One of the main concerns associated with leaving implants exposed is the increased risk of infection. For many pediatric surgeons, the rationale for leaving pins buried is a perceived lower risk of infection; in contrast, surgeons who elect to leave pins exposed did so to facilitate easier removal and avoidance of a costly secondary surgery. Our review of the literature demonstrated a wide variation in the rates of infection after proximal humerus fractures (0–17 % [6, 9, 12, 19, 20, 24]). Within our retrospective review, we were unable to identify a significant difference in the rate of infection between the three treatment strategies; however, patients treated with IMN had a three times lower rate of infection compared to the two PP scenarios. Pin migration associated with PPE was increased in our cohort at 25 %; to help mitigate this risk, we have moved to a more aggressive immobilization strategy after surgery including a sling and swathe to limit shoulder motion, as we believe that this motion creates tension on the exposed wires, leading to pin migration.

The results of the decision analysis demonstrate that the main factor affecting the cost of treatment was the requirement for a secondary surgery for implant removal (approximately $3,000 in this cohort).
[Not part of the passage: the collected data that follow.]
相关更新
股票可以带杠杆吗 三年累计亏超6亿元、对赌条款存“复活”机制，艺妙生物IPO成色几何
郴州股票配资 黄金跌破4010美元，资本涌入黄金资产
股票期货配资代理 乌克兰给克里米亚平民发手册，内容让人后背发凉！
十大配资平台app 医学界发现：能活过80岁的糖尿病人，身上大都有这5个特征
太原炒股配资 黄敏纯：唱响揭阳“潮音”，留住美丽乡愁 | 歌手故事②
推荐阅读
As a result, the PPE scenario was the most cost-effective as long as the proportion of PPE infections remained primarily superficial. Despite the notion that PPE leaves pins exposed to obviate the need for a secondary surgery, almost 25 % of the PPE cohort experienced pin migration and required a repeat operation for implant removal. Other cost-effective options for pin removal include utilization of a clinical procedure room to facilitate removal under light sedation or with the adjunct of local anesthetic.
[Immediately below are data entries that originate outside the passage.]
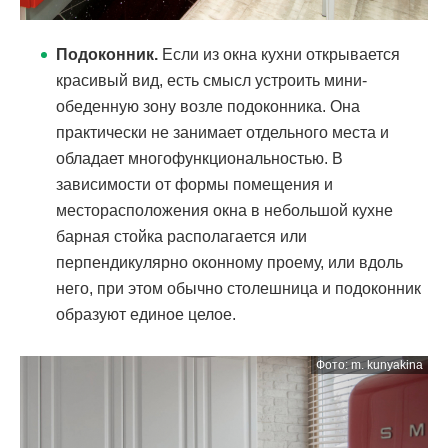
Подоконник.
Если из окна кухни открывается
красивый вид, есть смысл устроить мини-
обеденную зону возле подоконника. Она
практически не занимает отдельного места и
обладает многофункциональностью. В
зависимости от формы помещения и
месторасположения окна в небольшой кухне
барная стойка располагается или
перпендикулярно оконному проему, или вдоль
него, при этом обычно столешница и подоконник
образуют единое целое.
The advantage of using a decision analysis model is the ability to combine complex information on outcomes, complications, and costs, particularly in situations where uncertainty exists [30]. However, decision analysis is not without limitations; for our model (Fig. 1) to function, we assumed that each patient would have only one complication. We recognize that this is not accurate in real life; however, in order to develop a working model for displaced pediatric proximal humeral fractures, this assumption was necessary. Furthermore, cost analysis, when performed in this manner, is also limited, as costs and practices vary significantly across countries and continents. Despite these limitations, we believe that important lessons can be gleaned from this model and analysis.
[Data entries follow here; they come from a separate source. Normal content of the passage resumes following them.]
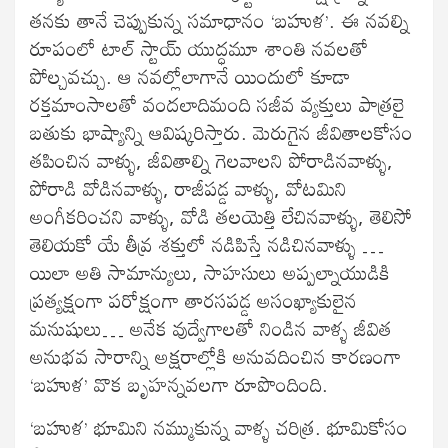
తనకు తానే చెప్పుకున్న సమాధానం ‘బహుళ’. ఈ నవల్ని
రూపంలో టాల్ స్టాయ్ యుద్ధమూ శాంతి నవలతో
పోల్చవచ్చు. ఆ నవల్లోలాగానే యిందులో కూడా
రక్తమాంసాలతో వందలాదిమంది సజీవ వ్యక్తులు పాత్రలై
బతుకు భాష్యాన్ని ఆవిష్కరిస్తారు. మెరుగైన జీవితాలకోసం
తపించిన వాళ్ళు, జీవితాల్ని గెలవాలని పోరాడినవాళ్ళు,
పోరాడి వోడినవాళ్ళు, రాజీపడ్డ వాళ్ళు, వోటమిని
అంగీకరించని వాళ్ళు, వోడి తలయెత్తి లేచినవాళ్ళు, తెలిసో
తెలియకో యే తీవ్ర శక్తులో నడిపిస్తే నడిచినవాళ్ళు …
యిలా అతి సామాన్యులు, సాహసులు అప్పల్నాయుడికి
ప్రత్యక్షంగా పరోక్షంగా తారసపడ్డ అసంఖ్యాకులైన
మనుషులు… అనేక వుద్వేగాలతో నిండిన వాళ్ళ జీవిత
అనుభవ సారాన్ని అక్షరాల్లోకి అనువదించిన కారణంగా
‘బహుళ’ వొక బృహన్నవలగా రూపొందింది.
‘బహుళ’ భూమిని నమ్ముకున్న వాళ్ళ చరిత్ర. భూమికోసం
This study is further limited by its retrospective design, selection bias, and surgeon experience/performance bias. While age, gender, Neer–Horowitz classification, and preoperative angulation were similar across all treatment groups, surgeon familiarity and experience may ultimately be the determining factors in deciding which treatment scenario is chosen. Furthermore, we have no information on patients' or parents' utilities according to each complication. While the PPE scenario is the most cost beneficial, if we took into account patient and parental values regarding repeat surgical intervention and antibiotic administration, the most desirable scenario most likely would have changed. While this study was appropriately powered to answer the question of cost-effectiveness, it was likely underpowered to detect clinically important differences across treatment groups. The small sample sizes in each of the three scenarios further limited our analysis. We observed statistically significant differences in EBL and surgical time, which likely had little clinically significant effects on the overall outcome, and these results need to be interpreted cautiously. Finally, our analysis is limited by the relatively short-term follow-up of our cohort and, as a result, we are unable to make definitive conclusions on the long-term functional differences between each treatment scenario.

In conclusion, leaving pins exposed after surgical fixation of pediatric proximal humeral fractures is safe and more cost-effective than either burying pins or using intramedullary fixation. Employing the exposed pin strategy has the potential to provide a cost saving of approximately $4,500 per patient treated.